# Löwenherzklinge & Mondsichel?



## Seyfiroth (22. Juli 2007)

Hi leute,
wollt mal nachfragen,ist es möglich wenn man schwertschmiedemeister ist und die löwenherzklinge hat danach auf axtschmiedmeister umzuskillen und dan eine Mondsichel herzustellen,kann man dan auch beide waffen benutzen?


----------



## Lorille (23. Juli 2007)

Seyfiroth schrieb:


> Hi leute,
> wollt mal nachfragen,ist es möglich wenn man schwertschmiedemeister ist und die löwenherzklinge hat danach auf axtschmiedmeister umzuskillen und dan eine Mondsichel herzustellen,kann man dan auch beide waffen benutzen?

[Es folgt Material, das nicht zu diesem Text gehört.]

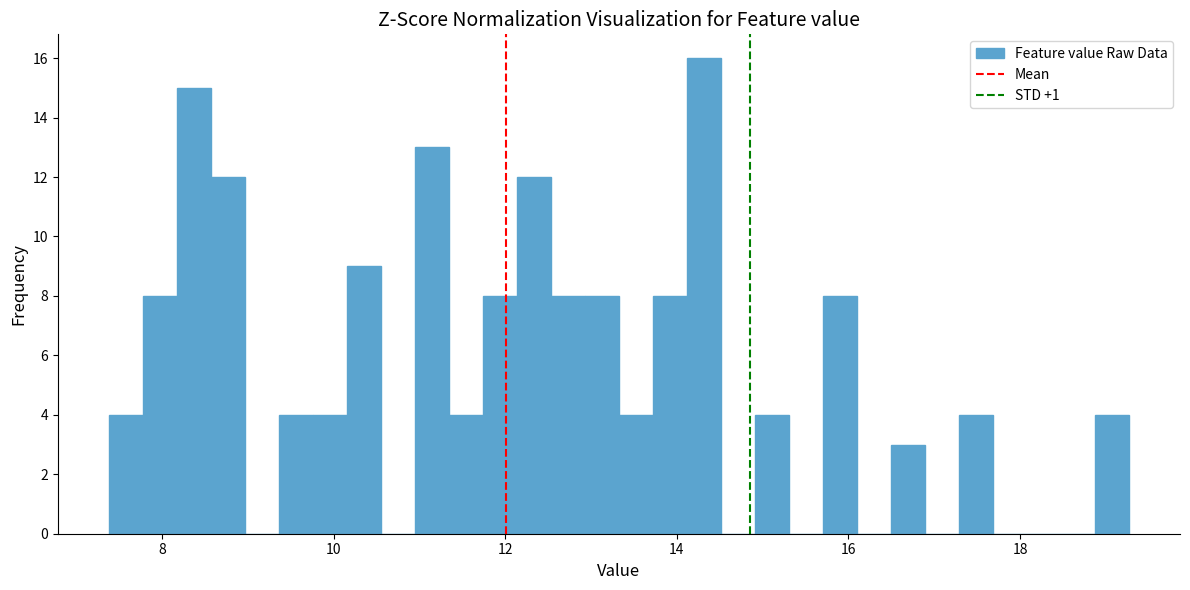

Around what value on the x-axis is the tallest bar? Give the approximate position of its centre, as read against the axis.

14.4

Nein. Und bevor du fragst, welche besser ist: Lies den Thread ganz unten im Forum.


----------



## Seyfiroth (23. Juli 2007)

Hatte gar nicht vor zu fragen ich weiß das beide aufs gleiche rauskommen 


			Dieser Inhalt steht nur eingeloggten Mitgliedern zur Verfügung.


----------



## Fräsh (23. Juli 2007)

Seyfiroth schrieb:


> Hatte gar nicht vor zu fragen ich weiß das beide aufs gleiche rauskommen
> 
> 
> Dieser Inhalt steht nur eingeloggten Mitgliedern zur Verfügung.




tut es das? oO


----------